Can you copy every row below line for line, leaving out the pictures and keeping only the text?

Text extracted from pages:
......

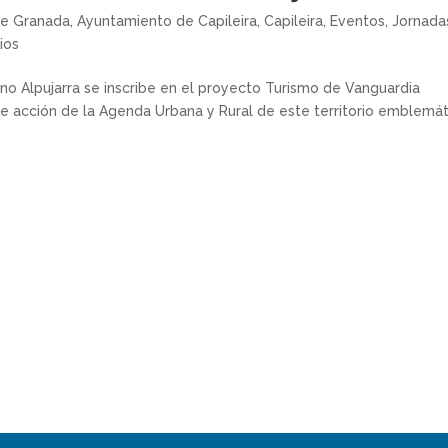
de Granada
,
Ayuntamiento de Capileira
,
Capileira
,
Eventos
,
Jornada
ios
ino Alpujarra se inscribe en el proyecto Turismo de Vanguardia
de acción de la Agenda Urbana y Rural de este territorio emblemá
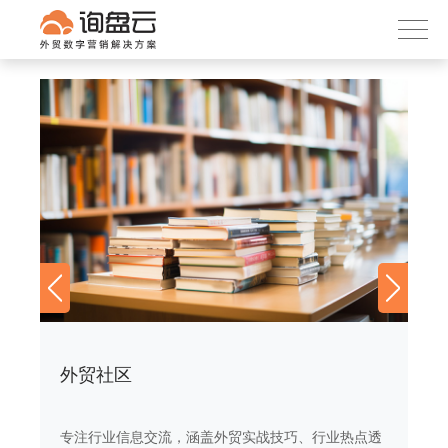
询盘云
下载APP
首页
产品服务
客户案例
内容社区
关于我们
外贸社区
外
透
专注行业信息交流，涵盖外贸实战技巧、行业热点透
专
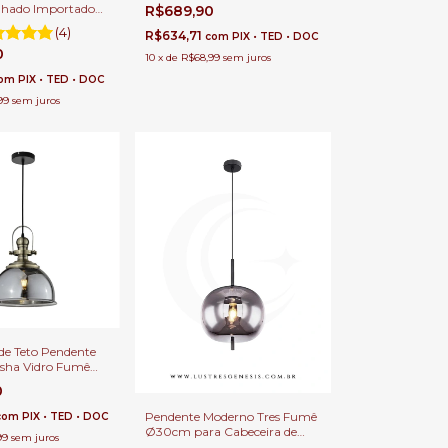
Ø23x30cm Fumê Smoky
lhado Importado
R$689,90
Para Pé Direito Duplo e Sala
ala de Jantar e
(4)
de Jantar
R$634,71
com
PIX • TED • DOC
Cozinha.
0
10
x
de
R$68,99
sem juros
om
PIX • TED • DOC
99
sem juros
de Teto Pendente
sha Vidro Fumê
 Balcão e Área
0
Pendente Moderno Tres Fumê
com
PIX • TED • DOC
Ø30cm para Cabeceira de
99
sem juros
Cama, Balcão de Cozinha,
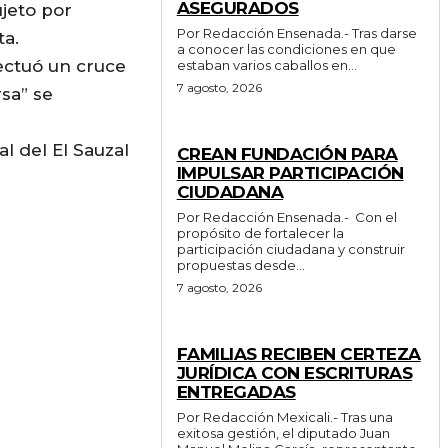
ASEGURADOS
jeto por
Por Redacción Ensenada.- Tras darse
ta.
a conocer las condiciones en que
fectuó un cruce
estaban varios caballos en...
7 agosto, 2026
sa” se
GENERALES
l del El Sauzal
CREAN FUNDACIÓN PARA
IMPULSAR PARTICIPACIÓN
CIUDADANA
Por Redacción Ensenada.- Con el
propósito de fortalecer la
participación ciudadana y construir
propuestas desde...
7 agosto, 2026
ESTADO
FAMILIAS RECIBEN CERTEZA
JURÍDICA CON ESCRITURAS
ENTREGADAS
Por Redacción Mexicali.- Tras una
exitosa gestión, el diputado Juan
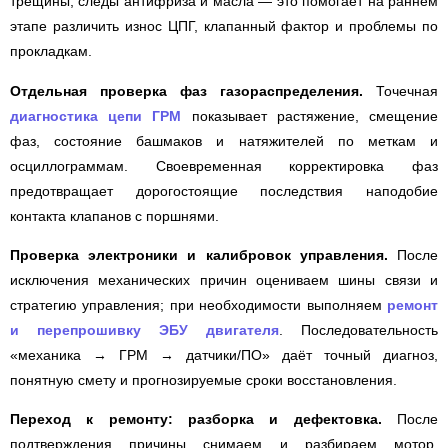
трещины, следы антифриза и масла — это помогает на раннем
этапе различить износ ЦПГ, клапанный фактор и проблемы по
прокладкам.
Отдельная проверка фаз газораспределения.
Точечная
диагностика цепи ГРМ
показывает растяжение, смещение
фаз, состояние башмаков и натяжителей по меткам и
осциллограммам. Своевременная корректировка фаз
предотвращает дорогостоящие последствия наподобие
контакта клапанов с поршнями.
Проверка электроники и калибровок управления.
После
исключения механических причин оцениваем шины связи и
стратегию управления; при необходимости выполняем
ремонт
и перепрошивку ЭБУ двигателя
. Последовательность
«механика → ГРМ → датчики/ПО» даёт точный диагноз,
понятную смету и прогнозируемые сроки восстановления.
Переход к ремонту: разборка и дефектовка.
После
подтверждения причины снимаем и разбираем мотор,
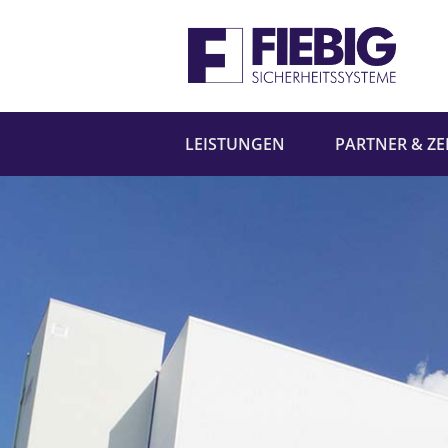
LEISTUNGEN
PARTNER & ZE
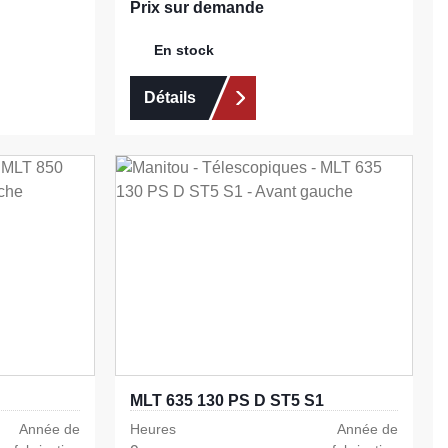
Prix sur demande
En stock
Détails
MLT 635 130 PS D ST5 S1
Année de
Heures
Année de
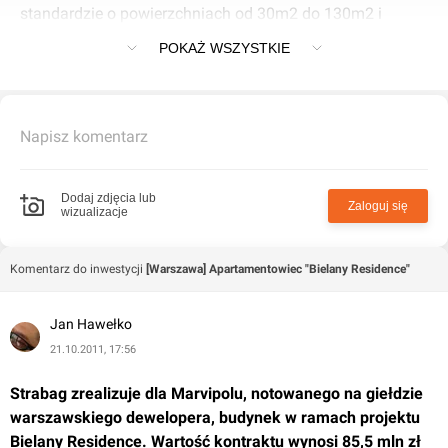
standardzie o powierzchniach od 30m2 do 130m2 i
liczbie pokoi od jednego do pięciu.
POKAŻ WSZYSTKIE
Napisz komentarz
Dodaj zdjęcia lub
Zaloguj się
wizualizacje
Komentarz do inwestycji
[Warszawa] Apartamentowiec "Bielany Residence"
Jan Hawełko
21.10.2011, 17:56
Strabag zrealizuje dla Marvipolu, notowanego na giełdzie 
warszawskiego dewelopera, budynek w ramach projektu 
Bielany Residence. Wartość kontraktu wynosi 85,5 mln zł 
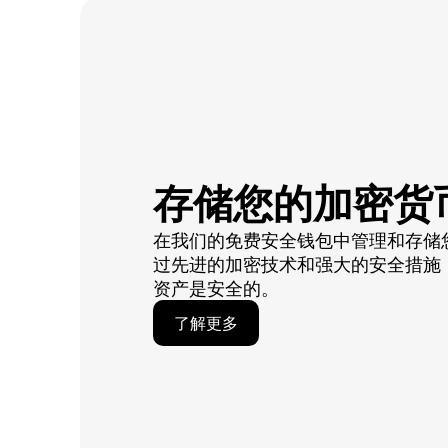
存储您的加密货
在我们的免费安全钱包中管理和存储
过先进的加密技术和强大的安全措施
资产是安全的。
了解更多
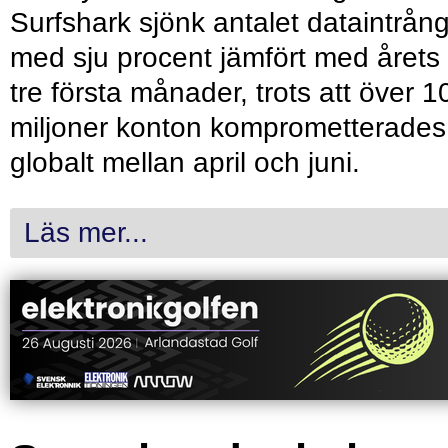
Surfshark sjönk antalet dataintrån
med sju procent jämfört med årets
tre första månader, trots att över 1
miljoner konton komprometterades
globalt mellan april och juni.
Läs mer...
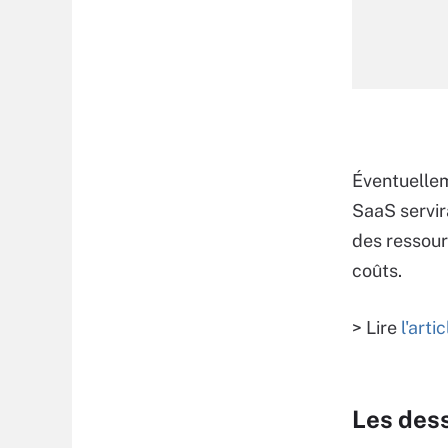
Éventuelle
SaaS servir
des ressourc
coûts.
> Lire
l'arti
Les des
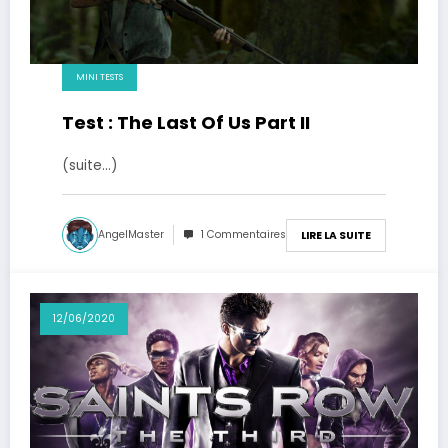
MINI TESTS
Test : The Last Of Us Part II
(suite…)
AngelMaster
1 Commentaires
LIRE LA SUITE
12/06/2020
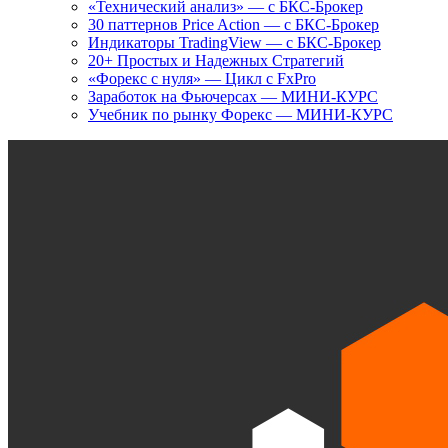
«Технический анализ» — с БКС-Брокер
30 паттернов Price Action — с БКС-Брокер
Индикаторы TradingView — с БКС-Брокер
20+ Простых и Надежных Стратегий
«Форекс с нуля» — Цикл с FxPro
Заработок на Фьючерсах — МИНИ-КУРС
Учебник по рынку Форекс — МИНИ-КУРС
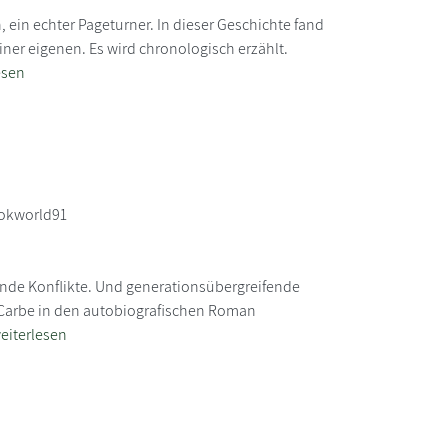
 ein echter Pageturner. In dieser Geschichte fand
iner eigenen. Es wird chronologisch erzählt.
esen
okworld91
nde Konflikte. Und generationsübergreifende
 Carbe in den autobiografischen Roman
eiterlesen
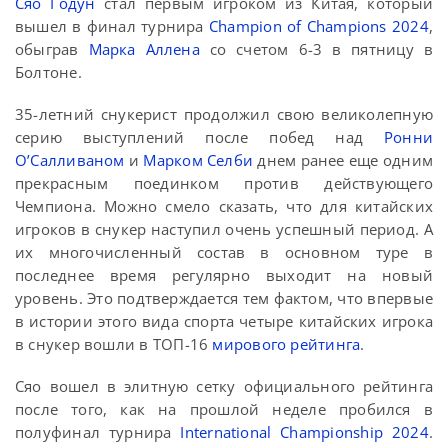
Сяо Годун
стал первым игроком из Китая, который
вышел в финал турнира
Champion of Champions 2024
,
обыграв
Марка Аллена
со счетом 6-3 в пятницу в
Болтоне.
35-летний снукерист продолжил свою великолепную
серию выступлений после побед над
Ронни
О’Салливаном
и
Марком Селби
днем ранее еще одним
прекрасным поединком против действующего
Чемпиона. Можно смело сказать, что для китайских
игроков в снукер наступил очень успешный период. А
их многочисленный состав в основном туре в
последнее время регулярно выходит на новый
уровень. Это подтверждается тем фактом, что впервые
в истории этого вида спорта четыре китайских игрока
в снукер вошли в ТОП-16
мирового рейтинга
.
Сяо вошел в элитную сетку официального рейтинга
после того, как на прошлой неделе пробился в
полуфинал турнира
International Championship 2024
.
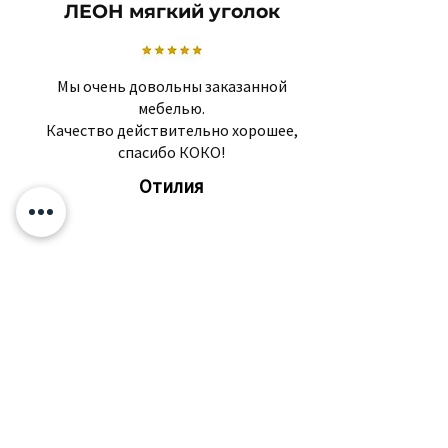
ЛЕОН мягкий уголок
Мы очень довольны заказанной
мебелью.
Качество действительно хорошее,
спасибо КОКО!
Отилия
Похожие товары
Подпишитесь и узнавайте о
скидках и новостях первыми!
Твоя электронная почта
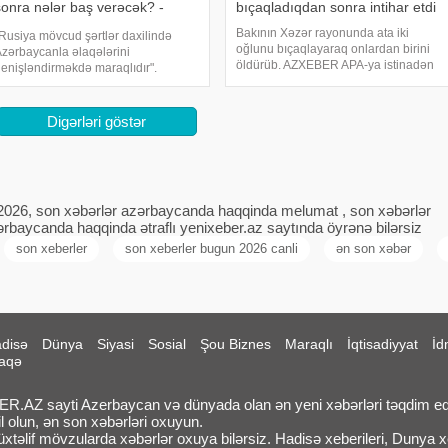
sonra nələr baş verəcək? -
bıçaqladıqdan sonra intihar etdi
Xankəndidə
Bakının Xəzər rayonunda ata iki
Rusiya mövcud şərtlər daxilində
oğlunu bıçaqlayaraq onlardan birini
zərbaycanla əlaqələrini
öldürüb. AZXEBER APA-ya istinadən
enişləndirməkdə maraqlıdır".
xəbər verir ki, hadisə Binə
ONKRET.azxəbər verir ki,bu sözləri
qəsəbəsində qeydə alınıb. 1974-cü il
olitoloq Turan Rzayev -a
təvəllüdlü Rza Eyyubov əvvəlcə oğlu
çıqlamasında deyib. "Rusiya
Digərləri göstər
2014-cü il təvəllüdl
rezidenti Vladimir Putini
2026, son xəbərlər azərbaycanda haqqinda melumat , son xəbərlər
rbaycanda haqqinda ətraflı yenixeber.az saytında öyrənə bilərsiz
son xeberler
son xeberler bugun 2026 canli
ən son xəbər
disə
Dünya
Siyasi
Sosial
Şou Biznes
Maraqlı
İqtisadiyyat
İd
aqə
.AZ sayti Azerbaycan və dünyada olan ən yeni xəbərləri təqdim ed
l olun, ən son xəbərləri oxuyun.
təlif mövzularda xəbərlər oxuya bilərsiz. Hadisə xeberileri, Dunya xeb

......

TASK OUTPUT:
de Granada
,
Ayuntamiento de Capileira
,
Capileira
,
Eventos
,
Jornada
ios
ino Alpujarra se inscribe en el proyecto Turismo de Vanguardia
de acción de la Agenda Urbana y Rural de este territorio emblemá
询盘云
下载APP
首页
产品服务
客户案例
内容社区
关于我们
外贸社区
外
透
专注行业信息交流，涵盖外贸实战技巧、行业热点透
专
Ø23x30cm Fumê Smoky
lhado Importado
R$689,90
Para Pé Direito Duplo e Sala
ala de Jantar e
(4)
de Jantar
R$634,71
com
PIX • TED • DOC
Cozinha.
0
10
x
de
R$68,99
sem juros
om
PIX • TED • DOC
99
sem juros
de Teto Pendente
sha Vidro Fumê
 Balcão e Área
0
Pendente Moderno Tres Fumê
com
PIX • TED • DOC
Ø30cm para Cabeceira de
99
sem juros
Cama, Balcão de Cozinha,
ASEGURADOS
jeto por
Por Redacción Ensenada.- Tras darse
ta.
a conocer las condiciones en que
fectuó un cruce
estaban varios caballos en...
7 agosto, 2026
sa” se
GENERALES
l del El Sauzal
CREAN FUNDACIÓN PARA
IMPULSAR PARTICIPACIÓN
CIUDADANA
Por Redacción Ensenada.- Con el
propósito de fortalecer la
participación ciudadana y construir
propuestas desde...
7 agosto, 2026
ESTADO
FAMILIAS RECIBEN CERTEZA
JURÍDICA CON ESCRITURAS
ENTREGADAS
Por Redacción Mexicali.- Tras una
exitosa gestión, el diputado Juan
трещины, следы антифриза и масла — это помогает на раннем
этапе различить износ ЦПГ, клапанный фактор и проблемы по
прокладкам.
Отдельная проверка фаз газораспределения.
Точечная
диагностика цепи ГРМ
показывает растяжение, смещение
фаз, состояние башмаков и натяжителей по меткам и
осциллограммам. Своевременная корректировка фаз
предотвращает дорогостоящие последствия наподобие
контакта клапанов с поршнями.
Проверка электроники и калибровок управления.
После
исключения механических причин оцениваем шины связи и
стратегию управления; при необходимости выполняем
ремонт
и перепрошивку ЭБУ двигателя
. Последовательность
«механика → ГРМ → датчики/ПО» даёт точный диагноз,
понятную смету и прогнозируемые сроки восстановления.
Переход к ремонту: разборка и дефектовка.
После
подтверждения причины снимаем и разбираем мотор,
LEISTUNGEN
PARTNER & ZE
Prix sur demande
En stock
Détails
MLT 635 130 PS D ST5 S1
Année de
Heures
Année de
standardzie o powierzchniach od 30m2 do 130m2 i
liczbie pokoi od jednego do pięciu.
POKAŻ WSZYSTKIE
Napisz komentarz
Dodaj zdjęcia lub
Zaloguj się
wizualizacje
Komentarz do inwestycji
[Warszawa] Apartamentowiec "Bielany Residence"
Jan Hawełko
21.10.2011, 17:56
Strabag zrealizuje dla Marvipolu, notowanego na giełdzie 
warszawskiego dewelopera, budynek w ramach projektu 
Bielany Residence. Wartość kontraktu wynosi 85,5 mln zł 
存储您的加密货
在我们的免费安全钱包中管理和存储
过先进的加密技术和强大的安全措施
资产是安全的。
了解更多
Surfshark sjönk antalet dataintrån
med sju procent jämfört med årets
tre första månader, trots att över 1
miljoner konton komprometterades
globalt mellan april och juni.
Läs mer...
Éventuelle
SaaS servir
des ressourc
coûts.
> Lire
l'arti
Les des
MINI TESTS
Test : The Last Of Us Part II
(suite…)
AngelMaster
1 Commentaires
LIRE LA SUITE
12/06/2020
«Технический анализ» — с БКС-Брокер
30 паттернов Price Action — с БКС-Брокер
Индикаторы TradingView — с БКС-Брокер
20+ Простых и Надежных Стратегий
«Форекс с нуля» — Цикл с FxPro
Заработок на Фьючерсах — МИНИ-КУРС
Учебник по рынку Форекс — МИНИ-КУРС
 ein echter Pageturner. In dieser Geschichte fand
iner eigenen. Es wird chronologisch erzählt.
esen
okworld91
nde Konflikte. Und generationsübergreifende
 Carbe in den autobiografischen Roman
eiterlesen
Сяо Годун
стал первым игроком из Китая, который
вышел в финал турнира
Champion of Champions 2024
,
обыграв
Марка Аллена
со счетом 6-3 в пятницу в
Болтоне.
35-летний снукерист продолжил свою великолепную
серию выступлений после побед над
Ронни
О’Салливаном
и
Марком Селби
днем ранее еще одним
прекрасным поединком против действующего
Чемпиона. Можно смело сказать, что для китайских
игроков в снукер наступил очень успешный период. А
их многочисленный состав в основном туре в
последнее время регулярно выходит на новый
уровень. Это подтверждается тем фактом, что впервые
в истории этого вида спорта четыре китайских игрока
в снукер вошли в ТОП-16
мирового рейтинга
.
Сяо вошел в элитную сетку официального рейтинга
после того, как на прошлой неделе пробился в
полуфинал турнира
International Championship 2024
.
ЛЕОН мягкий уголок
Мы очень довольны заказанной
мебелью.
Качество действительно хорошее,
спасибо КОКО!
Отилия
Похожие товары
Подпишитесь и узнавайте о
скидках и новостях первыми!
Твоя электронная почта
sonra nələr baş verəcək? -
bıçaqladıqdan sonra intihar etdi
Xankəndidə
Bakının Xəzər rayonunda ata iki
Rusiya mövcud şərtlər daxilində
oğlunu bıçaqlayaraq onlardan birini
zərbaycanla əlaqələrini
öldürüb. AZXEBER APA-ya istinadən
enişləndirməkdə maraqlıdır".
xəbər verir ki, hadisə Binə
ONKRET.azxəbər verir ki,bu sözləri
qəsəbəsində qeydə alınıb. 1974-cü il
olitoloq Turan Rzayev -a
təvəllüdlü Rza Eyyubov əvvəlcə oğlu
çıqlamasında deyib. "Rusiya
Digərləri göstər
2014-cü il təvəllüdl
rezidenti Vladimir Putini
2026, son xəbərlər azərbaycanda haqqinda melumat , son xəbərlər
rbaycanda haqqinda ətraflı yenixeber.az saytında öyrənə bilərsiz
son xeberler
son xeberler bugun 2026 canli
ən son xəbər
disə
Dünya
Siyasi
Sosial
Şou Biznes
Maraqlı
İqtisadiyyat
İd
aqə
.AZ sayti Azerbaycan və dünyada olan ən yeni xəbərləri təqdim ed
l olun, ən son xəbərləri oxuyun.
təlif mövzularda xəbərlər oxuya bilərsiz. Hadisə xeberileri, Dunya xeb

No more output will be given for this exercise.